A polémica das últimas semanas à volta do fecho de serviços de urgência obstétrica, tornou-se num tema de debate técnico, político e sindical que ainda não se focou nas verdadeiras razões para a sua causa. O problema não reside na falta de médicos obstetras em Portugal, pois temos, segundo a OMS, 16,1 especialistas por 100.000 habitantes, o que comparado com a Suécia (13,9 por 100.000 habitantes), por exemplo, é substancialmente superior. O problema reside na forma como em Portugal os cuidados obstétricos estão estruturados, ao contrário da Suécia, país usado como comparação, que possui dos melhores indicadores do mundo nesta área e, ainda assim, com um modelo de financiamento semelhante ao nosso, ou seja, pago pelos impostos dos cidadãos (modelo Beveridge).

Continuamos a ver a gravidez como uma doença, um estado periclitante, onde qualquer desvio pode levar ao descalabro da situação, tendo de ter escalas com excesso de especialistas médicos. Nada mais errado! Se assim fosse, Portugal teria os melhores indicadores do mundo, o que não é o caso! Vejamos: usando novamente a comparação entre estes dois países, segundo o Banco Mundial a taxa de mortalidade materna na Suécia (2017) é de 4 mulheres por 100.000 nascimentos, em Portugal (2019) é de 10,4 mulheres por 100.000 nascimentos (Pordata) – estamos atrás! Segundo a OCDE, a taxa de cesarianas na Suécia (2017) é 16,6 cesarianas por 100 nascimentos, em Portugal (2020) é de 36,3 cesarianas por 100 nascimentos (Pordata) – estamos atrás! Segundo a UNICEF, a Suécia (2021) tem uma taxa de mortalidade infantil de 1,8 crianças por 1000 nascimentos, Portugal tem uma taxa mortalidade infantil de 2,4 crianças por 1000 nascimentos – estamos atrás!

Por outro lado, segundo o Banco Mundial, o número de enfermeiros obstetras na Suécia (2017) é 12,6 por 1000 habitantes, em Portugal (2018) é 6,9 por 1000 habitantes – estamos atrás de novo! É simples concluir, sem uso de fórmulas matemáticas altamente complexas, que o número de enfermeiros obstetras nas salas de partos é insuficiente e a principal causa para a estatística infeliz que temos. Acredito que estamos a ver o problema pelo prisma errado! Precisamos de tantos médicos obstetras em Portugal, quando outros que com menos e mais enfermeiros obstetras têm melhores indicadores do que nós?

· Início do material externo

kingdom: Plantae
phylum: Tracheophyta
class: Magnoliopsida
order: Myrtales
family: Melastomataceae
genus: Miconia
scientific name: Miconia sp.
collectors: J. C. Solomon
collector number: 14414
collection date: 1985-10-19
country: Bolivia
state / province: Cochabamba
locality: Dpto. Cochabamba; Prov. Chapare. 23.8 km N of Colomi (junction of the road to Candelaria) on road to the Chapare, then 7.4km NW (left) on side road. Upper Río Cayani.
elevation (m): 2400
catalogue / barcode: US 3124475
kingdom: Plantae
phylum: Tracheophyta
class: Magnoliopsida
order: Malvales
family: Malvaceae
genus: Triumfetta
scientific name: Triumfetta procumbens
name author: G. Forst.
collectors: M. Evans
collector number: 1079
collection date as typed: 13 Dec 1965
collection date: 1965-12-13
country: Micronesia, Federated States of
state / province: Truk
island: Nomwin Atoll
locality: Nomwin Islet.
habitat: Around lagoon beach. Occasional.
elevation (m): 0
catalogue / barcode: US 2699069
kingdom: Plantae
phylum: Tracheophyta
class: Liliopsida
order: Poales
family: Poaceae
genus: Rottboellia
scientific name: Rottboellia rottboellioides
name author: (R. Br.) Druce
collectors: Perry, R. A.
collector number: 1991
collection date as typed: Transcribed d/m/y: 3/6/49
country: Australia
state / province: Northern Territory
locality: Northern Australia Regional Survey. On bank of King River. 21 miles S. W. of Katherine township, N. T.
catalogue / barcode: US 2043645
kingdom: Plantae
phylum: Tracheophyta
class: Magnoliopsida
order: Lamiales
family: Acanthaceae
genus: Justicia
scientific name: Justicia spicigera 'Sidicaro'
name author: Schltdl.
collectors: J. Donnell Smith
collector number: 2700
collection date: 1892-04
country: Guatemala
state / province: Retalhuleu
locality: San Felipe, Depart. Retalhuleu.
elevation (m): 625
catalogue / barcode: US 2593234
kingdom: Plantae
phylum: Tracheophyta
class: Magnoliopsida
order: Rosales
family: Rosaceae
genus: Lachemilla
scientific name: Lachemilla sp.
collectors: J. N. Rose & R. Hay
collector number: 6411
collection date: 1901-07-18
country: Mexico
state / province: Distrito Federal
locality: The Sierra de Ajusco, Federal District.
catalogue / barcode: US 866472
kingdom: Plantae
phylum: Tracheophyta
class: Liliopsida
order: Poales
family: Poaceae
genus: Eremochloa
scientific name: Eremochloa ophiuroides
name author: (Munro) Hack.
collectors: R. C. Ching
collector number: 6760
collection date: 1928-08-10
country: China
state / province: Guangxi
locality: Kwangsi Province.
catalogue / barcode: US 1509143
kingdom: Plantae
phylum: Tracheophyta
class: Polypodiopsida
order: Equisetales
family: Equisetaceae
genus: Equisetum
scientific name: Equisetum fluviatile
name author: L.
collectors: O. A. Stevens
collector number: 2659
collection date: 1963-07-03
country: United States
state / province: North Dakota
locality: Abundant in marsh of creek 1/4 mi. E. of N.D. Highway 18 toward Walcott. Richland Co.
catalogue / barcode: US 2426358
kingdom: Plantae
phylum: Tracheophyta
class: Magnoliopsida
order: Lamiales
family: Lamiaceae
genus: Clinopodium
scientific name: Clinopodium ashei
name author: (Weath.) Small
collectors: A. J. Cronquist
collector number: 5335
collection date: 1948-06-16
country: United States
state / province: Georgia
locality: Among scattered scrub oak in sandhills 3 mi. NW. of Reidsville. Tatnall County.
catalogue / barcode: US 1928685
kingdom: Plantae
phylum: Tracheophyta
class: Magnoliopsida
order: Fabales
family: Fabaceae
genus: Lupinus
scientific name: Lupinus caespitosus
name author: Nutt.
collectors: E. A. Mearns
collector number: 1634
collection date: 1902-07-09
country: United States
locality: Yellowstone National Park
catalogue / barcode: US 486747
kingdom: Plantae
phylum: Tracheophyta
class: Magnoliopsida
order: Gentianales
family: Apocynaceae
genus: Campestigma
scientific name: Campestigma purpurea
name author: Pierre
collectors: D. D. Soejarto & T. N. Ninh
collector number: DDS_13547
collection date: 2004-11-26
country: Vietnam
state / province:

Nesta reflexão não está em causa a competência desses profissionais tão necessários nas situações adequadas, mas sim a completa massificação de conceitos errados no que respeita à distribuição de profissionais de saúde de acordo com as competências que albergam e a necessidade da população. Afinal, a gravidez é um momento do ciclo de vida que requer vigilância na maioria dos casos, não se tornando patológica. Há que repensar o número de profissionais de saúde em cada serviço de obstetrícia e a sua composição profissional. Há que instituir centros de nascimento para gravidezes de baixo-risco, geridos por enfermeiros obstetras, à semelhança de tantos outros países. Há que centralizar urgências obstétricas nos grandes centros urbanos, para que se tornem centros de excelência e não tenham de fechar por falta de recursos humanos. A natalidade está a descer, logo haja coragem política para tomar decisões independentemente das pressões existentes, caso contrário um destes dias Portugal vai precisar de um fórceps para obter dinheiro para pagar o orçamento do Serviço Nacional de Saúde.